Pour sa part, l’industrie agro-alimentaire contribue davantage à la valorisation des ressources halieutiques et agricoles des territoires du Maroc et concourt au renforcement de la souveraineté alimentaire. C’est un secteur qui emploie plus de 194.000 personnes et qui a atteint les 44 MMDH d’exportations en 2022.

Quant au secteur du textile et du cuir, pourvoyeur majeur d’emplois industriels (22% de l’effectif industriel), il a également su tirer profit des mutations des chaines de valeurs mondiales et des nouvelles tendances de consommation en se positionnant sur des segments durables et à plus forte valeur ajoutée.

Des acquis qu’il faudrait donc impérativement valoriser pour renforcer davantage la résilience et la compétitivité et accélérer notre relance de l’économie nationale.

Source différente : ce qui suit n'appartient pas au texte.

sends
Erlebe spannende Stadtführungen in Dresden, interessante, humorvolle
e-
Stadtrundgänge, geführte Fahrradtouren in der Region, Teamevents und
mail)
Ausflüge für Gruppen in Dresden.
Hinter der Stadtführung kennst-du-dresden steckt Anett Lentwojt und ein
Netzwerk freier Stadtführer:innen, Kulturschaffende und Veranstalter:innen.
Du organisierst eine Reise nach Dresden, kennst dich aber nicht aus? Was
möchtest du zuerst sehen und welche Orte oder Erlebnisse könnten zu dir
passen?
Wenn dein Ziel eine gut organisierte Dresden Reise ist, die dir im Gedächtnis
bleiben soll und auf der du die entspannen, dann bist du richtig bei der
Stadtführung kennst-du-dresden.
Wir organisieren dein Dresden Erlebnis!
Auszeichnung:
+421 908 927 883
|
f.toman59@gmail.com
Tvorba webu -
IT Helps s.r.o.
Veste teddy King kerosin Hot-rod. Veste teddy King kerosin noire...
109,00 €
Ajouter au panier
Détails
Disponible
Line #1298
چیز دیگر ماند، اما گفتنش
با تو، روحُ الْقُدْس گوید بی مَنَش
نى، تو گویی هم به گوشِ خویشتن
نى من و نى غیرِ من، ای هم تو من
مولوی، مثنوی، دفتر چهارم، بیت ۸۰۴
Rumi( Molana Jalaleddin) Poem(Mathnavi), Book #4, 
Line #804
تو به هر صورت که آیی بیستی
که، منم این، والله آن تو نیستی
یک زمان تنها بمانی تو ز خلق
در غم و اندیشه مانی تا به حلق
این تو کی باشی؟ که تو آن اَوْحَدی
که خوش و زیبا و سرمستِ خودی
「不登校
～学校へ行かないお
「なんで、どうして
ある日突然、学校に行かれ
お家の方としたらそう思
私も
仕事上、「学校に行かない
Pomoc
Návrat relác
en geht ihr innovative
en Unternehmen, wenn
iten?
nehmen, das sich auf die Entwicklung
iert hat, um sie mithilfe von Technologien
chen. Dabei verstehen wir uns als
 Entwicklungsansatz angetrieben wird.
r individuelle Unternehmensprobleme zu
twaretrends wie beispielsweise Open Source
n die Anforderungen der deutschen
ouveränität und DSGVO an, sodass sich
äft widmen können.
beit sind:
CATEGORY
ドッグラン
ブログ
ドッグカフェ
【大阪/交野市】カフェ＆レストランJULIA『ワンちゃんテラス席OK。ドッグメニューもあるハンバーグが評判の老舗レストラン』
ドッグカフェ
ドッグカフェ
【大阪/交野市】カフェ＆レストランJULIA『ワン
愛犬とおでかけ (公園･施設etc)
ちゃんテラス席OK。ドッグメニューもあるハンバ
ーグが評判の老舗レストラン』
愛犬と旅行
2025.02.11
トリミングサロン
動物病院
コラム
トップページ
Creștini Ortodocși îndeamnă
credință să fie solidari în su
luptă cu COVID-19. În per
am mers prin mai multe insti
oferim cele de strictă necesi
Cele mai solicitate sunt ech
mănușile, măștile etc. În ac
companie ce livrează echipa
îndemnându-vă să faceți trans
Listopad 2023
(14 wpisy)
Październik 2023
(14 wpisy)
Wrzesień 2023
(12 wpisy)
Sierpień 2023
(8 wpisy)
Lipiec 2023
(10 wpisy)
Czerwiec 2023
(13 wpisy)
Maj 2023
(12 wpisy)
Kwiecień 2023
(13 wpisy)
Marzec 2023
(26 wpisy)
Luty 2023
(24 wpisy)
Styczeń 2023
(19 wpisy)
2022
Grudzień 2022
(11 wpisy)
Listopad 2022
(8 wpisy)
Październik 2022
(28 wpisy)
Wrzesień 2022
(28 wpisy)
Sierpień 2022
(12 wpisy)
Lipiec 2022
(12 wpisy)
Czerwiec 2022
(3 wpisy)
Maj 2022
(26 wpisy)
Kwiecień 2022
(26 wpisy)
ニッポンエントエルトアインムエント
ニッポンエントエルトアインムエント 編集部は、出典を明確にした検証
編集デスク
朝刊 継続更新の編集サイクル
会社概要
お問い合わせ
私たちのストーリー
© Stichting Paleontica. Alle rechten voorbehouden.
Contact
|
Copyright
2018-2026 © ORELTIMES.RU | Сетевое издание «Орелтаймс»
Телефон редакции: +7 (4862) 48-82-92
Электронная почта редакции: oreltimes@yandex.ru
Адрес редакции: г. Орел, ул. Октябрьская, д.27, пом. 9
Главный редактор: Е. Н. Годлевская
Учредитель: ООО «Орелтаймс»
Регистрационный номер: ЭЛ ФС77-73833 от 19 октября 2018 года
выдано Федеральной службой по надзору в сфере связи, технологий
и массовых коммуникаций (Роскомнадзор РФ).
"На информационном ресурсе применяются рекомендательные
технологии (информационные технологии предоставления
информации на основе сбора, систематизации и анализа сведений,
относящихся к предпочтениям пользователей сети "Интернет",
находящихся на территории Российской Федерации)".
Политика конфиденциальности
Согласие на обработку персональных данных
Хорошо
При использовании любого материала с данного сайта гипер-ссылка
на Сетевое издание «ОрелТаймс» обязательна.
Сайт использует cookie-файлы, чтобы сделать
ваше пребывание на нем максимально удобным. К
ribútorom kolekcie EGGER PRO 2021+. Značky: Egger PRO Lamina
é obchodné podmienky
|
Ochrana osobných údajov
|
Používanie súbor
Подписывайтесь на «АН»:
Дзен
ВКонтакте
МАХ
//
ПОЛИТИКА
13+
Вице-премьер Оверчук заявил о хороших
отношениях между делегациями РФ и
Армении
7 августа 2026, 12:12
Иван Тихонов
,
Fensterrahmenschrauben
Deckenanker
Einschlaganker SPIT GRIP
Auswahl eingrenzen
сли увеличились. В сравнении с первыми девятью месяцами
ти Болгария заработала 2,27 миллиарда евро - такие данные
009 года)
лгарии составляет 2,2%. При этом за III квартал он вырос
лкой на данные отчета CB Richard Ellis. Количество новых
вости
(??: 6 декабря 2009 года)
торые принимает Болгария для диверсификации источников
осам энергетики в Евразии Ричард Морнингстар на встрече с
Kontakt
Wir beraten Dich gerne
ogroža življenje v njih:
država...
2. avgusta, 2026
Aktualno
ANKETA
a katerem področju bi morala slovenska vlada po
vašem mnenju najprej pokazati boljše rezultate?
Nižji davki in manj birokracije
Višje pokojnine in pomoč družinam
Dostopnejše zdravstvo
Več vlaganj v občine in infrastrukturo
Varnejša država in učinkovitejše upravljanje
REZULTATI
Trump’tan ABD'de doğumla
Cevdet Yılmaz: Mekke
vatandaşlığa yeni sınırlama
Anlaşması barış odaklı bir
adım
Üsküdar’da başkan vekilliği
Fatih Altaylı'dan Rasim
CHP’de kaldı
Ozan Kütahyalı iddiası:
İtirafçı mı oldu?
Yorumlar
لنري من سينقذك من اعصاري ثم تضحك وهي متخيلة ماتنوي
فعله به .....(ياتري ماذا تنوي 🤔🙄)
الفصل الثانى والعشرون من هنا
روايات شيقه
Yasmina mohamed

L’OMPIC lance une banque de projets

À cette occasion, deux conventions ont été signées. La première, conclue entre le ministère de l’Industrie et du Commerce et la CGEM, a pour objectif de définir les modalités du partenariat entre les deux parties pour reconduire l’organisation de cette journée chaque année.

La seconde est une alliance tripartite entre le ministère, la CGEM et l’Office marocain de la propriété industrielle et commerciale (OMPIC). Elle vise à promouvoir l’utilisation efficace des outils de la propriété industrielle et commerciale, notamment à travers des actions de sensibilisation et de formation.

Intervenant à cette occasion, le directeur général de l’OMPIC, Abdelaziz Babqiqi, a annoncé le lancement d’une banque de projets innovants ainsi qu’une plateforme de valorisation des brevets d’invention « IPmarketplace ».

«C’est une plateforme qui va dynamiser le partenariat win-win entre les entreprises et les acteurs de la recherche et développement au niveau national. À partir de maintenant, l’OMPIC met à la disposition des investisseurs un premier lot de 50 projets innovants, basés sur des brevets d’invention, libres d’exploitation au Maroc, offrant un potentiel en matière d’investissement de 900 millions de DH (MDH) et de création de 2.500 emplois», a-t-il expliqué.

Enfin, s’agissant des secteurs, cette banque de projets touche plusieurs domaines, notamment médical, automobile et électronique, entre autres.